YOUR TASK ▸ Reproduce every line of the entries below word for word, leaving the pictures out.

DATA ▸

[Start of Attachment]

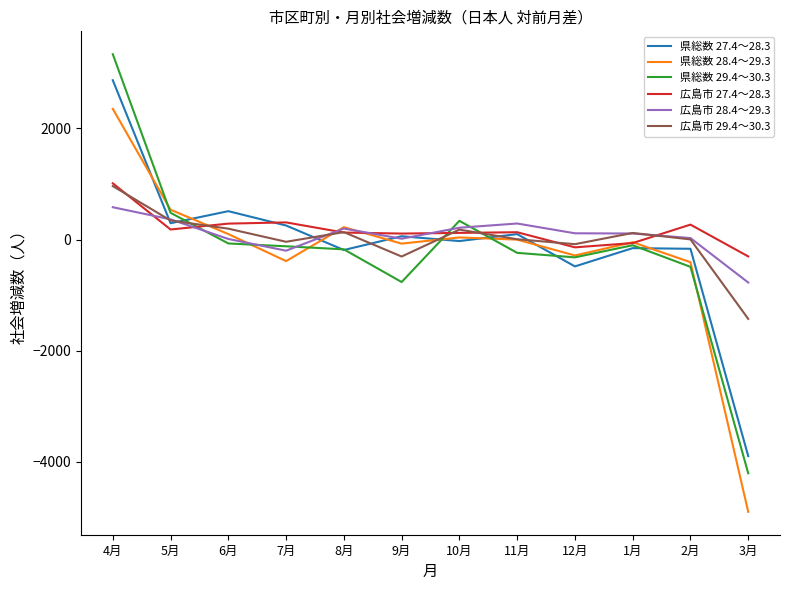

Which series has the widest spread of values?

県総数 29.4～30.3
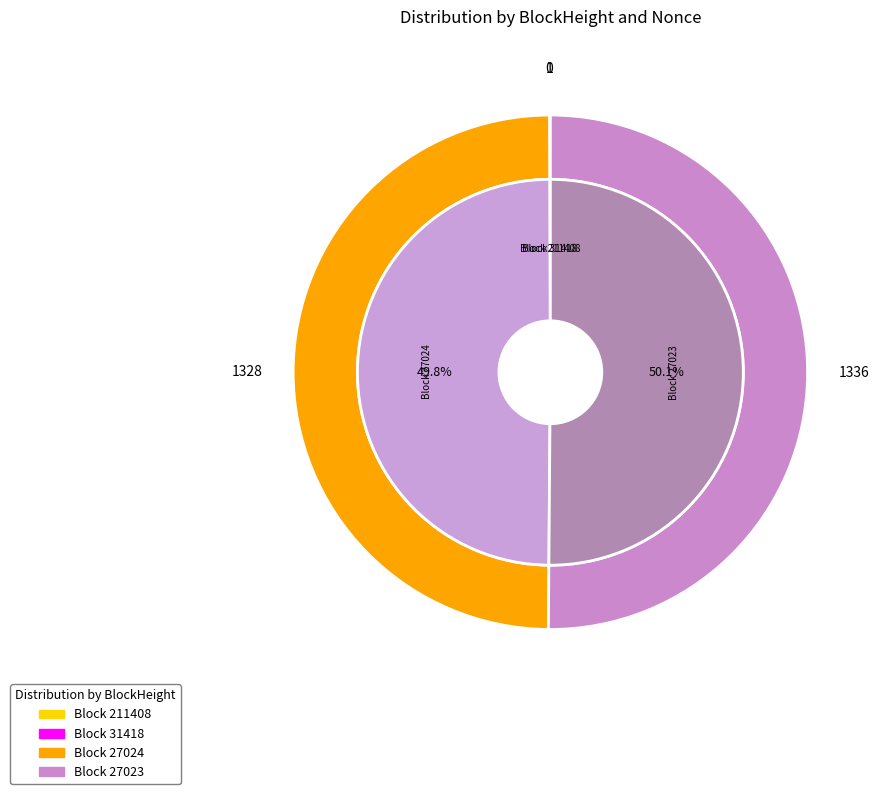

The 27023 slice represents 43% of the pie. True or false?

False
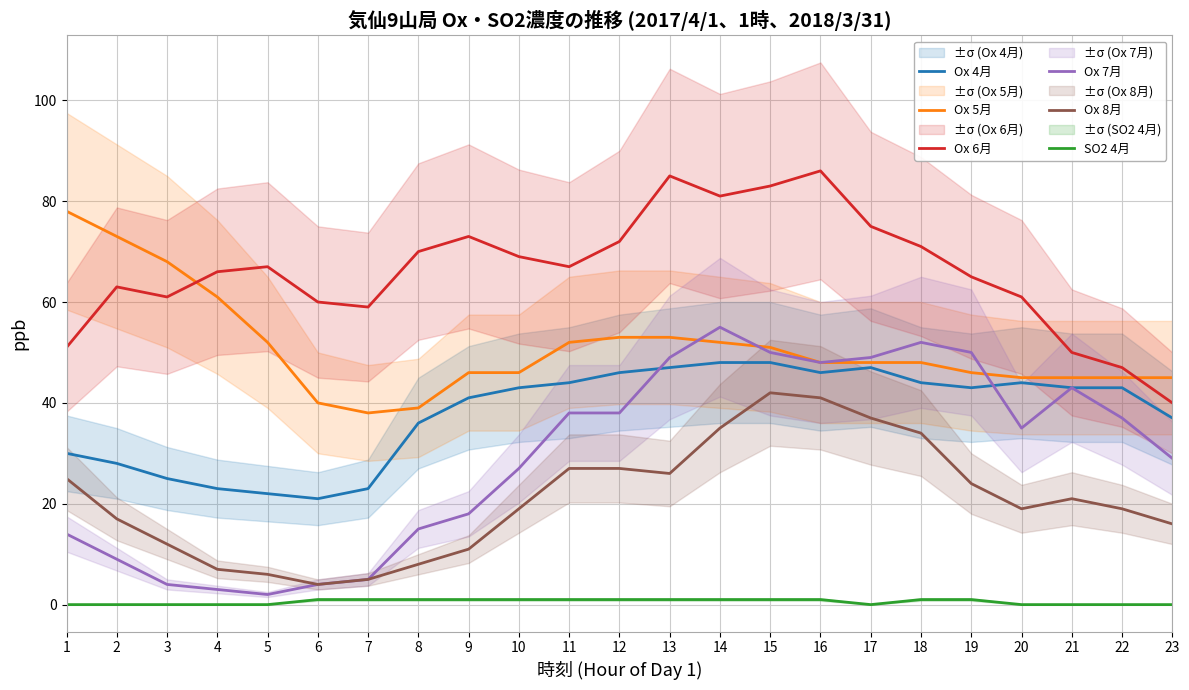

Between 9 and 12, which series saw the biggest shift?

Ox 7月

[End of Attachment]

ANSWER TO THE PROBLEM ▸
Which series has the widest spread of values?

県総数 29.4～30.3

The 27023 slice represents 43% of the pie. True or false?

False

Between 9 and 12, which series saw the biggest shift?

Ox 7月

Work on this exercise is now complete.